*INSTRUCTION*
Go line by line through the data below and count those that hold "σφαλμάτων". Return only the number.

*RECORDS FOR PROCESSING*
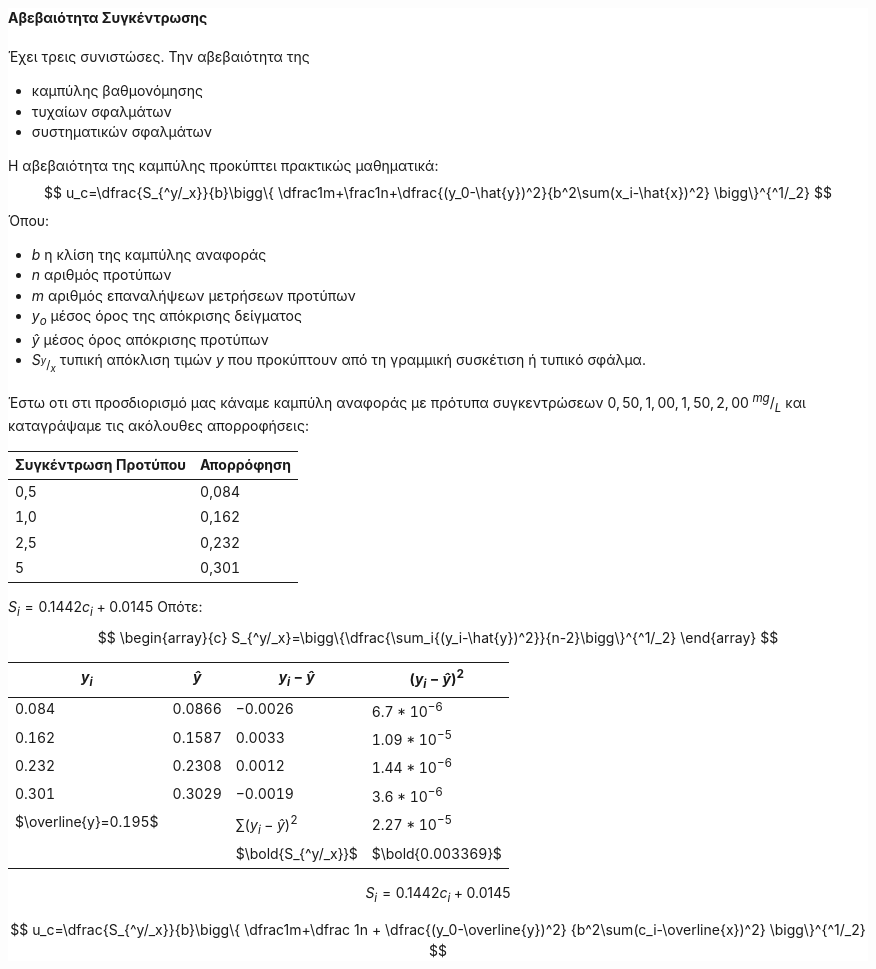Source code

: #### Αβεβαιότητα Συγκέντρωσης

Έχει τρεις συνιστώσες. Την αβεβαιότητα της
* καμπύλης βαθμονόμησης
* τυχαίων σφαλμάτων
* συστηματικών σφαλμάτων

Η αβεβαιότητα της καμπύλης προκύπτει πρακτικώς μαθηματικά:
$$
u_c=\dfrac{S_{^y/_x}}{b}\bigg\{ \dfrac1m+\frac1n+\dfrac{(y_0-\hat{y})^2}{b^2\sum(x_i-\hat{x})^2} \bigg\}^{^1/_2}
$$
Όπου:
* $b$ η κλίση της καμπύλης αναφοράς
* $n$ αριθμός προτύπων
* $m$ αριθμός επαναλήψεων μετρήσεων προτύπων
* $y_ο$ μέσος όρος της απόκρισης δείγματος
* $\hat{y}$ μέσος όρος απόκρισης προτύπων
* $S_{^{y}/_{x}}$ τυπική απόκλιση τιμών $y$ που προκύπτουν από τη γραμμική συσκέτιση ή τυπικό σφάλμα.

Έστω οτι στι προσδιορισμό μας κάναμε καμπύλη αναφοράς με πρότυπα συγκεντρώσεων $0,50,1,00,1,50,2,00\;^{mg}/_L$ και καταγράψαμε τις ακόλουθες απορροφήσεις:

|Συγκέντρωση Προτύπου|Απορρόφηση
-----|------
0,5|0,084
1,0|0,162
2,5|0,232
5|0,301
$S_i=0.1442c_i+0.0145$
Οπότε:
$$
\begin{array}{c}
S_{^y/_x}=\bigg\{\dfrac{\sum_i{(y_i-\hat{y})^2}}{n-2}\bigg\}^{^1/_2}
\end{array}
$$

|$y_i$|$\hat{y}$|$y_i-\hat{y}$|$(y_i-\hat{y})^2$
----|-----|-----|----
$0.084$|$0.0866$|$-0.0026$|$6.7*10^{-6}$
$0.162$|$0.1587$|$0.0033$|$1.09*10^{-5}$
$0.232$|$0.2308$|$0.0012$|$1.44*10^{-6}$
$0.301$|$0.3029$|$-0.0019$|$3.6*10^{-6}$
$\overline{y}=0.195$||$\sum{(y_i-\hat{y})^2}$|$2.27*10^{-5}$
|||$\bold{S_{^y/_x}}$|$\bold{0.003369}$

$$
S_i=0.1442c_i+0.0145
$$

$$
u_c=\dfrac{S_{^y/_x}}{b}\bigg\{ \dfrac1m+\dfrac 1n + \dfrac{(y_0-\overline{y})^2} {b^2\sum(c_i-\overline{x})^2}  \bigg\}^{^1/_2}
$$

*OUTPUT OF THE EXERCISE*
2